Reduce the tomato mixture to desired thickness. Cook on low for 4-8 hours stirring from time to time to prevent sticking. I prefer my sauce a bit thick so when it covers the spoon & doesn't fall off too quickly I know it's done. The only thing I add after reducing the tomato mixture is my homemade taco seasoning. If you're using my recipe for taco seasoning, I used at least 4-5 tablespoons full. I really don't know how much I just pour some seasoning in until I like the way it tastes. I'm that kind of cook. I usually can get 6-8 pints of taco from 6-8 quarts of tomatoes. Have fun & let me know what you think.
Tuesday, September 10, 2013
I have been making my own taco sauce for the past couple of years and it's pretty easy. Cook down tomatoes, run through a food mill, add my homemade taco seasoning & water bath it. This year I had so many volunteer tomato plants in my garden & they are producing tomatoes to the nth degree I decided to try to make ketchup. Why? We are trying to eat homemade food to help our children with their epilepsy. Less chemical or man made products going into their body.

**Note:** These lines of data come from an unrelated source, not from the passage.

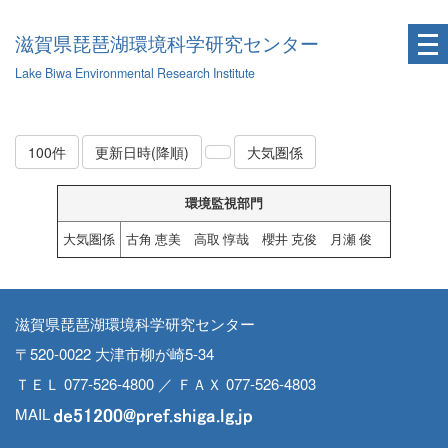
滋賀県琵琶湖環境科学研究センター
Lake Biwa Environmental Research Institute
100件
更新日時(降順)
大気圏係
環境監視部門
大気圏係
古角 恵美 高取 惇哉 櫻井 克俊 月瀬 俊
滋賀県琵琶湖環境科学研究センター
〒520-0022 大津市柳が崎5-34
ＴＥＬ 077-526-4800 ／ ＦＡＸ 077-526-4803
MAIL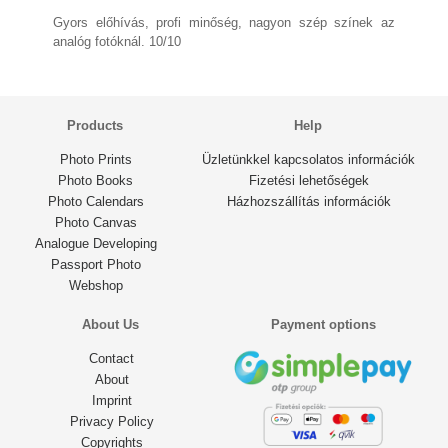
Gyors előhívás, profi minőség, nagyon szép színek az
2 years ago
analóg fotóknál. 10/10
Products
Help
Photo Prints
Üzletünkkel kapcsolatos információk
Photo Books
Fizetési lehetőségek
Photo Calendars
Házhozszállítás információk
Photo Canvas
Analogue Developing
Passport Photo
Webshop
About Us
Payment options
Contact
About
Imprint
Privacy Policy
Copyrights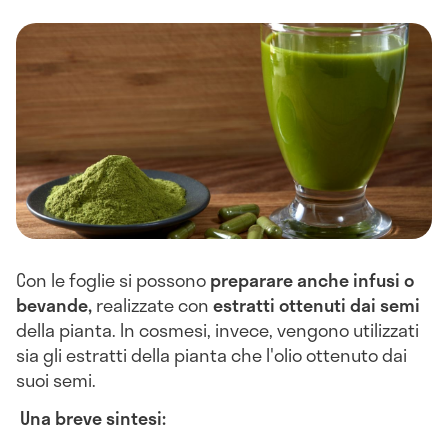
Con le foglie si possono
preparare anche infusi o
bevande,
realizzate con
estratti ottenuti dai semi
della pianta. In cosmesi, invece, vengono utilizzati
sia gli estratti della pianta che l'olio ottenuto dai
suoi semi.
Una breve sintesi: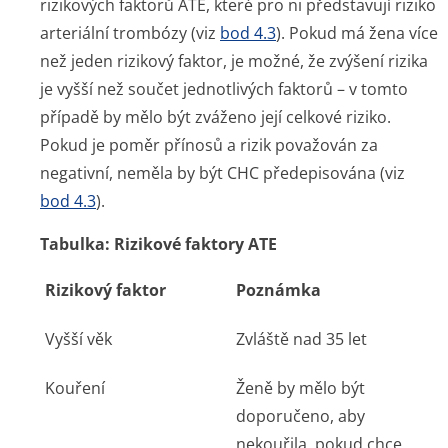
rizikových faktorů ATE, které pro ni představují riziko
arteriální trombózy (viz
bod 4.3
). Pokud má žena více
než jeden rizikový faktor, je možné, že zvýšení rizika
je vyšší než součet jednotlivých faktorů – v tomto
případě by mělo být zváženo její celkové riziko.
Pokud je poměr přínosů a rizik považován za
negativní, neměla by být CHC předepisována (viz
bod 4.3
).
Tabulka: Rizikové faktory ATE
Rizikový faktor
Poznámka
Vyšší věk
Zvláště nad 35 let
Kouření
Ženě by mělo být
doporučeno, aby
nekouřila, pokud chce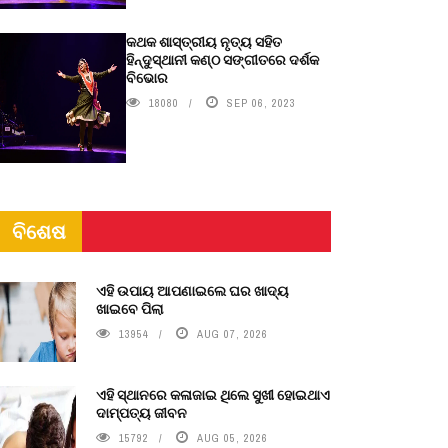
କଥକ ଶାସ୍ତ୍ରୀୟ ନୃତ୍ୟ ସହିତ
ହିନ୍ଦୁସ୍ଥାନୀ କଣ୍ଠ ସଙ୍ଗୀତରେ ଦର୍ଶକ
ବିଭୋର
18080
SEP 06, 2023
ବିଶେଷ
ଏହି ଉପାୟ ଆପଣାଇଲେ ଘର ଖାଦ୍ୟ
ଖାଇବେ ପିଲା
13954
AUG 07, 2026
ଏହି ସ୍ଥାନରେ କଳାଜାଇ ଥିଲେ ସୁଖୀ ହୋଇଥାଏ
ଦାମ୍ପତ୍ୟ ଜୀବନ
15792
AUG 05, 2026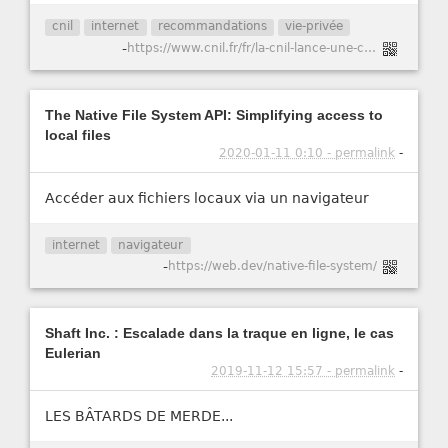
cnil
internet
recommandations
vie-privée
-
https://www.cnil.fr/fr/la-cnil-lance-une-consultation-publique-sur-son-projet-de-recommandation-cookies-et-autres-traceurs
The Native File System API: Simplifying access to
local files
2020-01-11 0:10 - permalink
-
Accéder aux fichiers locaux via un navigateur
internet
navigateur
-
https://web.dev/native-file-system/
Shaft Inc. : Escalade dans la traque en ligne, le cas
Eulerian
2019-11-12 15:57 - permalink
-
LES BÂTARDS DE MERDE...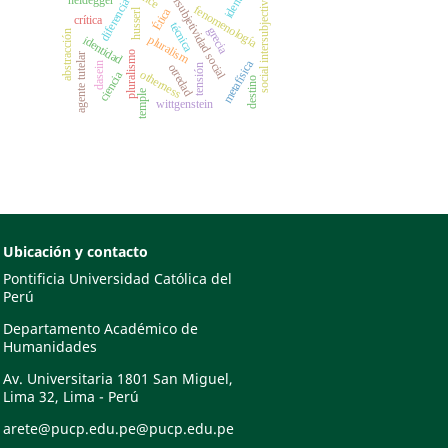
intersubjetividad social
identity
social intersubjectivity
heidegger
diferencia
fenomenología
Ética
husserl
crítica
técnica
grecia
abstracción
pluralism
identidad
pluralismo
agente tutelar
metafísica
dasein
otredad
tensión
otherness
ciencia
destino
temple
wittgenstein
Ubicación y contacto
Pontificia Universidad Católica del
Perú
Departamento Académico de
Humanidades
Av. Universitaria 1801 San Miguel,
Lima 32, Lima - Perú
arete@pucp.edu.pe@pucp.edu.pe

My ketchup label says this:
"Tomato concentrate (water & tomato paste), high fructose corn syrup, corn syrup, vinegar, salt, onion powder, spice & natural flavoring."
Thank goodness for my Ball Blue Book of Preserving. I found a wonderful recipe that I will use forever.
- 4 quarts of chopped, peeled, & cored tomatoes (abt 24 large)
- 1 cup chopped onion (1 med)
- 1/2 cup chopped sweet red pepper (1/2 medium)
- 1 1/2 teaspoon celery seed
- 1 teaspoon whole allspice
- 1 teaspoon mustard seed
- 1 stick cinnamon
- 1 c sugar
- 1 tablespoon salt
- 1 tablespoon paprika
- 1 1/2 cups vinegar
Combine tomatoes, onion & pepper in a large sauce pot. Cook until tomatoes are tender. Puree using a food processor or food mill. Cook puree rapidly until thick and reduced by one-half. Tie whole spices in a spice bag. Add spice bag, sugar, salt & paprika to tomato mixture. Simmer 25 minutes, stirring frequently to prevent sticking. Remove spice bag, Ladle hot ketchup into hot jars leaving 1/4 inch head space. Adjust two piece caps. Process 10 minutes in a boiling water canner. Yields about 3 pints.
To peel tomatoes lightly cut an X into the skin and drop them into boiling water. Leave them in the water for about 10 seconds and put them in cold water (ice water is preferred). The skins will slide off. Core & cut. Leave pot uncovered. Once soft run through food mill to remove seeds.
Once reduced add spice bag & other ingredients.
*Remember to use iodine free salt or sea salt when canning.
The finish product. This picture does not do it justice. The color is vibrant. It's a deep red-orange almost like the color of marinara sauce. The flavor is AH-MAZING.
In the water bath canner my pretties.
The finish product:
4 pints of tomato heaven. While it is not a thick as store bought, probably because there is no corn syrup to thicken it, but it comes very close. If you cooked it down a bit longer it would be more like store bought. My has the consistency of taco sauce.
NOTE: I don't know how many quarts of tomatoes I had. I just used what tomatoes were ready, I probably used more. than the recipe calls for. I did cook my sauce longer than it said and at a higher temperature. I think from start to finish it took about 8-10 hours, mostly just waiting for the puree to cook down.